Smile more. Run more. Become more.
I love you.
For a while now, I’ve been struggling with the ups and downs of “ganas” during my workouts.
“Ganas” translation: We use this expression in Mexico and I do not know if they use it in another Spanish-speaking country.
“Échale ganas” is a practically untranslatable expression that means something like “work with a will”, but it’s much more informal. It’s a standard phrase that you say to people when you want to give them affectionate encouragement to keep working hard on different situations in life.
A part of me is used to putting in 110% effort into my workout. Its been unseasonally hot these last couple of months making it necessary for me to put in some long runs on a treadmill in the middle of the afternoon because it’s too hot outside to complete the exercise at that distance in those temperatures (98 degrees in November is NOT good). It’s much safer in a gym with water fountains at your disposal. But much more bbbbbboooooooorrrrrrriiiiiiinnnnnnngggggggg.
That is until someone jumps onto the treadmill beside me. tan tan taaaaaaaannnnnnn!!!!! Let the games begin! Oh come one… you know what I’m talking about…. TREADMILL RACING!!!!
Now, this is fun because I know deep down inside that I’ll win this race today. Oh yes sir I will!!! Because I have my secret weapon on!!! My playlist!!! And it’s on full blast!
So long as the beat of the song has the BPM required to keep the pace, I’ll knock this kid outta the park. (No matter how tired or how hurt, I always run to the beat of the song)
Well, at least until there’s a song change or I get that phone call from that someone that has the worst timing ever and makes the song stop!!!
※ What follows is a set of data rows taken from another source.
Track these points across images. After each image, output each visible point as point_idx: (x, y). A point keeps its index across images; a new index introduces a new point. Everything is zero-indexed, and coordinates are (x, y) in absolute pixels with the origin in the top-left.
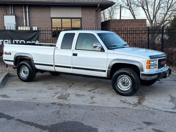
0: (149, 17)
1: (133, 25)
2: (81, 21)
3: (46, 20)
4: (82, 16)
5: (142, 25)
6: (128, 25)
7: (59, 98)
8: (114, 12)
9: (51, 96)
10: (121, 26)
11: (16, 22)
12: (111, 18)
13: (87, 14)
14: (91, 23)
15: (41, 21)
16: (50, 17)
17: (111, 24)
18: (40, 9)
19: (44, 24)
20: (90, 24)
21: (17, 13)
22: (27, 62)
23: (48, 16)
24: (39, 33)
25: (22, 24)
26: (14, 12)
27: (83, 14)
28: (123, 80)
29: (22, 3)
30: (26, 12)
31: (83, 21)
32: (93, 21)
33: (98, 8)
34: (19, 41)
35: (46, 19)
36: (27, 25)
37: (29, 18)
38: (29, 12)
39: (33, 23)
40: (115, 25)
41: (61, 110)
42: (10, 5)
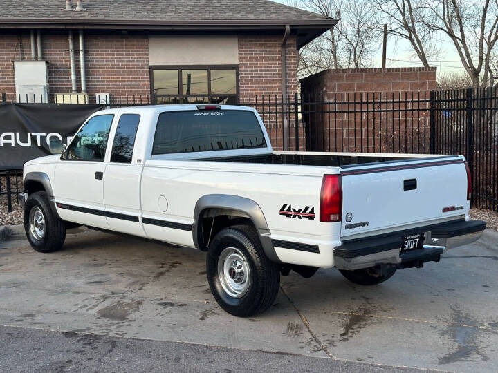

See, so long as I know what my goal is and know how to get it, I’ll do it. Physically, I’ve proven to myself that I can do anything I set my mind to. I know I’m physically strong enough to have reached all my intended goals these last couple of years, no matter how far fetched they seem to have been at the beginning to me.
However, my mind needs more training. Logically, if my body could keep a steady pace during a high BPM song – even a long DJ Tiesto 20 minute live mix – wouldn’t it tell me that I could sustain that pace regardless of the next song’s slower BPM… or no song at all?
(Insert your comment here that tells me everything I’ve already told myself but just can’t get myself to believe it. Go ahead and scream loudly at this computer screen so that I can hear you from way over here. Go on. Louder. One more time.)
I know… I know… *sigh*
It’s just that when there is silence, my evil sarcastic voice in my head takes over. Sometimes, I’m just not strong enough.
Not wanting to end on a sour note: the good thing about me is that once I recognize a fault in myself, a goal is initiated in me to conquer it and/or improve on it greatly.
I know what I want. Enough teasing. I’m going after it.

I have this crazy dream. I look forward to sleeping every night because it is then, when I dream, when I close my eyes… I see it and it feels so real.
I will keep chasing it.
I run after it.
I will find my dream and keep on running until it comes true.